╭─ STUDY TEXT

# New bow recommendations!



## Nitro225Optimax (Feb 13, 2011)

jayzbird said:


> Look on Archerytalk.com classifieds. I bought a used bow on there recently that was$1000.00 bucks new for 320.00, and it's only 2 years old. Alot of good deals on there if you can catch them before they sell.
> 
> 
> Sent from my iPhone using Ohub Campfire


Just realize that a 2-3yr old bow shot a lot could need ~$100 or so in cables and strings and re-tuned. Of course it's best to askbthose questions up front.


----------



## Atchison (Feb 18, 2009)

mrmikegap said:


> Where can you shoot an Obsession bow? According to their website, the only dealer is in St. Johns, I live in Troy.


Xpedition makes basically the same bows (actually a little nicer in my opinion) - Contact Drew Streeter of Streeter Custom Archery, he is a local Xpedition Dealer and can hook you up.


----------



## mrmikegap (Aug 29, 2011)

Atchison said:


> Xpedition makes basically the same bows (actually a little nicer in my opinion) - Contact Drew Streeter of Streeter Custom Archery, he is a local Xpedition Dealer and can hook you up.




Do you have a phone # or address?


----------



## Martian (Apr 28, 2011)

jayzbird said:


> Look on Archerytalk.com classifieds. I bought a used bow on there recently that was$1000.00 bucks new for 320.00, and it's only 2 years old. Alot of good deals on there if you can catch them before they sell.
> 
> 
> Sent from my iPhone using Ohub Campfire


I have not owned a new bow in 20 years, a new bow will be $1000 used $300 or less. That said, Bear compounds are really stepping up , they have almost no hand shock, and are priced real well. I shoot Mathews but friends on league nights shoot them all , and I have shot a few of their bears deadly quiet.


----------

╰─
╭─ GIVEN MATERIAL

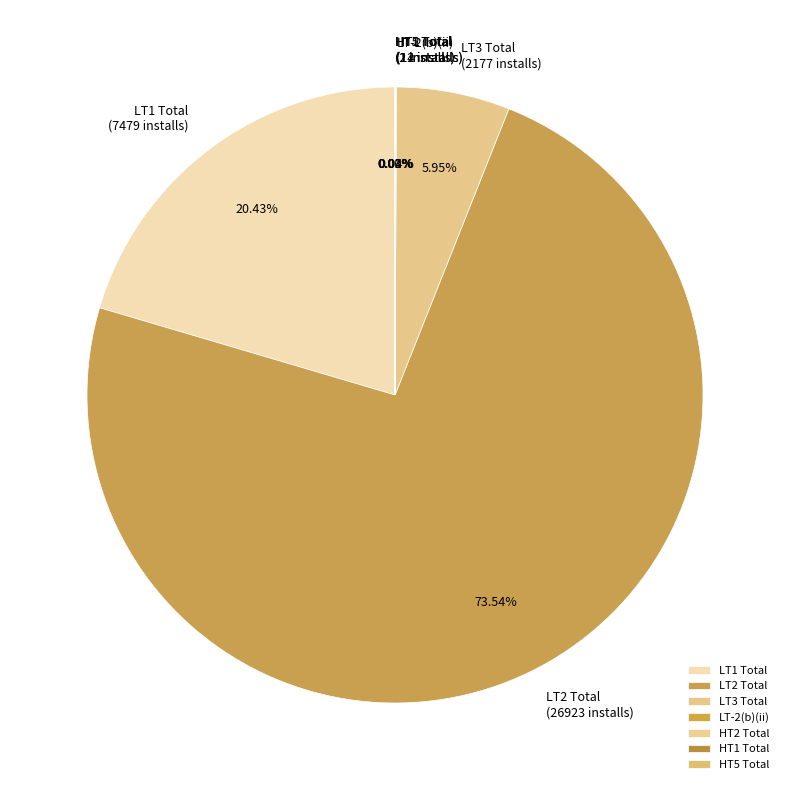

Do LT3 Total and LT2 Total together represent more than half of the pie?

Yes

╰─

PROBLEM SET
(a) According to the bow thread, roughly how much might a two- to three-year-old bow that has been shot a lot need for cables, strings, and retuning?
(b) Output the section of the bow thread that begins with the words "I have not owned" and stop after the words "bears deadly quiet.".
The data has no connection to the bow thread.

SOLUTIONS TO THE PROBLEMS
(a) About $100.

(b)
I have not owned a new bow in 20 years, a new bow will be $1000 used $300 or less. That said, Bear compounds are really stepping up , they have almost no hand shock, and are priced real well. I shoot Mathews but friends on league nights shoot them all , and I have shot a few of their bears deadly quiet.